"I am the wife of Rupert Kestyon, formerly styled my lord of Stowmaries," she rejoined with calm emphasis. "Had my father kept silent, had he not endeavoured to clear an innocent man of an unjust charge by giving up that which he holds most dear—his daughter's honour and his own good name—had he remained silent, I say, then would the accused have suffered death, my husband would have succeeded to his title and estates, and I would have duly become the Countess of Stowmaries and Rivaulx, the richest, mayhap the most honoured lady in this beautiful land. Think you, then, that 'tis the caprice of wanton love that would make me swear what I did? Think you that—unless truth and honour itself compelled him—my father would lend a hand to the degradation of his own child?"

What Michael endured in agony of mind throughout this time, it were almost impossible to conceive. Imagine that type of man—the adventurer, the soldier of fortune, the carver of his own destiny, good or bad, the dictator of his own fate! Imagine that man for the first time in his life rendered absolutely helpless the while his fate, his life, was being decided on by others. After those first mad and useless protests, after that wild struggle for freedom of speech, for the right to refuse this whole-hearted sacrifice, this offering of the lily on the altar of love, he had remained silent, with his head buried in his hands, driving his finger nails into his own flesh, longing with a mad longing of pain to find a means of ending his own existence here and now, before his snowdrop had suffered the full consequences of her own heaven-born impulse.

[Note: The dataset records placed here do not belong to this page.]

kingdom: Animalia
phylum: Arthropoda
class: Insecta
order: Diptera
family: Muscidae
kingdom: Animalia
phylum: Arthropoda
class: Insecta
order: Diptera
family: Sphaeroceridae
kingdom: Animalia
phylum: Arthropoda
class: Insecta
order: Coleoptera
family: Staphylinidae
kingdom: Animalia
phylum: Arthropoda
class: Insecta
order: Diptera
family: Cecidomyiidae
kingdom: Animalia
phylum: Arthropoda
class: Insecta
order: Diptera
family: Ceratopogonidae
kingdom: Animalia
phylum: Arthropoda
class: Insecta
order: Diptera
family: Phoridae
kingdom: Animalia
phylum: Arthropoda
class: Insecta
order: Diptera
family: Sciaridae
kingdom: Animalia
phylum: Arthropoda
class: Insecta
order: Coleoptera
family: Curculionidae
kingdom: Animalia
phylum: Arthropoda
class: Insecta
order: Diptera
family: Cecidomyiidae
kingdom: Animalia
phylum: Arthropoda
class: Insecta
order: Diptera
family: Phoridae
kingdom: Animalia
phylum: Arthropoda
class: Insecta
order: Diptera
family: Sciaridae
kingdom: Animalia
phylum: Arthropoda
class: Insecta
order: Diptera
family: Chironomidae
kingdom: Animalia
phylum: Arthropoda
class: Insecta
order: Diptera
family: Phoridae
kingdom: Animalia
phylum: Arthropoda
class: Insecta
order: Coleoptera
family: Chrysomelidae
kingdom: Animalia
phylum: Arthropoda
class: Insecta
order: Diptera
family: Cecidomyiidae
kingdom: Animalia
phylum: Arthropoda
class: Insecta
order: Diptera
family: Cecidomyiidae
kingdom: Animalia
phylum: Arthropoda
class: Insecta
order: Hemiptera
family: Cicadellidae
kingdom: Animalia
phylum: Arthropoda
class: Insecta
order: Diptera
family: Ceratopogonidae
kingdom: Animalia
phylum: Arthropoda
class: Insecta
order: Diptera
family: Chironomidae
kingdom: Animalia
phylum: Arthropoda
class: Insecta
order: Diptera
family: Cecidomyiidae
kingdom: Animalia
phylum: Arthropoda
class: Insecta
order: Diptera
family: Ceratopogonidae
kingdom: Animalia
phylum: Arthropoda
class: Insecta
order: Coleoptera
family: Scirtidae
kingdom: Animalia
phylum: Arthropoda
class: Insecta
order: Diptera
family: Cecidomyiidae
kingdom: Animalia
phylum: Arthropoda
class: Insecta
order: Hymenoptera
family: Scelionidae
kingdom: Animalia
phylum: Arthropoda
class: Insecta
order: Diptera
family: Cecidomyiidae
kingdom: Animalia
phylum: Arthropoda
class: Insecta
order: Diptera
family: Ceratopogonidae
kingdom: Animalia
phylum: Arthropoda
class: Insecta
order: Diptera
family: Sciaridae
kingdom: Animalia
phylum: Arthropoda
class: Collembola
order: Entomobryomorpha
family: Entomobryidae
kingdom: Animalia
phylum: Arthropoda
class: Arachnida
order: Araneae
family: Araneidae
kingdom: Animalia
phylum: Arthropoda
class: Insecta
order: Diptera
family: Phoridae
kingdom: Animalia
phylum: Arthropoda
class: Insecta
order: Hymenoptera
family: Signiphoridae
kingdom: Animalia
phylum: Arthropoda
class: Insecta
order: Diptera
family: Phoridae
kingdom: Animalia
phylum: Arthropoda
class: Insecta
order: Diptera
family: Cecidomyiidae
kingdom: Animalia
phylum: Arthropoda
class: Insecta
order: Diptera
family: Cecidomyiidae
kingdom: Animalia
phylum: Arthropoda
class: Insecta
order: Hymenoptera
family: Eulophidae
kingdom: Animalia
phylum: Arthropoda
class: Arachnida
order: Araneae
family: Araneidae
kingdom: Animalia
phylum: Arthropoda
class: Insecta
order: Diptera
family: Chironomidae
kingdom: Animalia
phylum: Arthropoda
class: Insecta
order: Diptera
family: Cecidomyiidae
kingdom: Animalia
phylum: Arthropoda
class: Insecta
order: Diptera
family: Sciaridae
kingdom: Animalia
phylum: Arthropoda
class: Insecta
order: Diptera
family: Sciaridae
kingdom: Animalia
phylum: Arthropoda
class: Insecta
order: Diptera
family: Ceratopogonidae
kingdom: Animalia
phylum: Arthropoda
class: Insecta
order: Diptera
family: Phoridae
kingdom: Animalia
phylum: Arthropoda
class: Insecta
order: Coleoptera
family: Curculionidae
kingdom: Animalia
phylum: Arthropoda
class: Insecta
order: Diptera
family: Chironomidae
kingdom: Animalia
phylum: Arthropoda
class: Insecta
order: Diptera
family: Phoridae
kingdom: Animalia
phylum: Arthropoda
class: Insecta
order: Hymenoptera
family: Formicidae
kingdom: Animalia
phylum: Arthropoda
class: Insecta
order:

Ye gods above! And he—Michael—had doubted her love for him! Fool, fool that he had been, even for a moment, even in thought to give her up to another. He who had ever been ready to account for his own actions, who with the arrogant pride of fallen angels had always looked his own sins in the face, grinning, hideous monsters though they may have been—how came it that when first she spoke cold words to him he did not then silence them with a kiss, how came it that he did not then and there take her in his arms, defying the laws of men, for the sake of the first, the greatest of God's laws which gives the woman to the man?

Fool that he had been to think of aught save love, and of love alone.

And all the while, Rose Marie, calm and still as the very statue of abnegation, was completing her work of self-immolation. When the Attorney-General-with sneering lips and mocking eyes threw discredit on those statements which she and her dear father were making at the cost of their own honour, she felt the first terrible pang of fear. Not for herself or her future, but for him whom she longed to save and lest her sacrifice be made and yet remain useless. Just for that moment, her serenity gave way. She looked all round her on that sea of jeering faces, longing to cry for help, just as with her whole attitude she had until this moment only called for justice.

Once more her eyes lighted on Rupert Kestyon, her husband, throwing him a challenge, which now had almost become a prayer. He could if he would help her even now. She had become naught to him, of course. Whatever he said could not add to her disgrace; but he could help to save Michael if he would.

She met his lowering glance, the look of hatred and wrath which embraced her and her father, and the obstinate set of jaw and lips which spoke of the determination to win his own safety, his own advancement and the furtherance of his own ambition now and at any cost.

But when the iron determination of a woman who loves, and who fights for the safety of the man she loves, comes in contact with the cold obstinacy of a man's ambition, then must the latter yield to the overwhelming strength of the other.

Rupert Kestyon could have saved Michael at cost of his own immediate exaltation, and thus saved Rose Marie a final and complete humiliation, but this, his every look told her that he would not do. Therefore after that quick glance, her eyes no longer challenged him; she feared that if she dragged him forcibly into this conflict with perjury, his own self-interest would make a stand against justice. Heaven alone knew to what evil promptings his ambition would listen at the moment, when the one life—already so splendidly jeopardised—stood between him and the title and wealth which he coveted.

She did not know that any one save her father and herself could speak with certainty as to that memorable evening of April nineteenth when she went forth—cruel, cold and resentful—leaving Michael alone and desolate at the inn of St. Denis.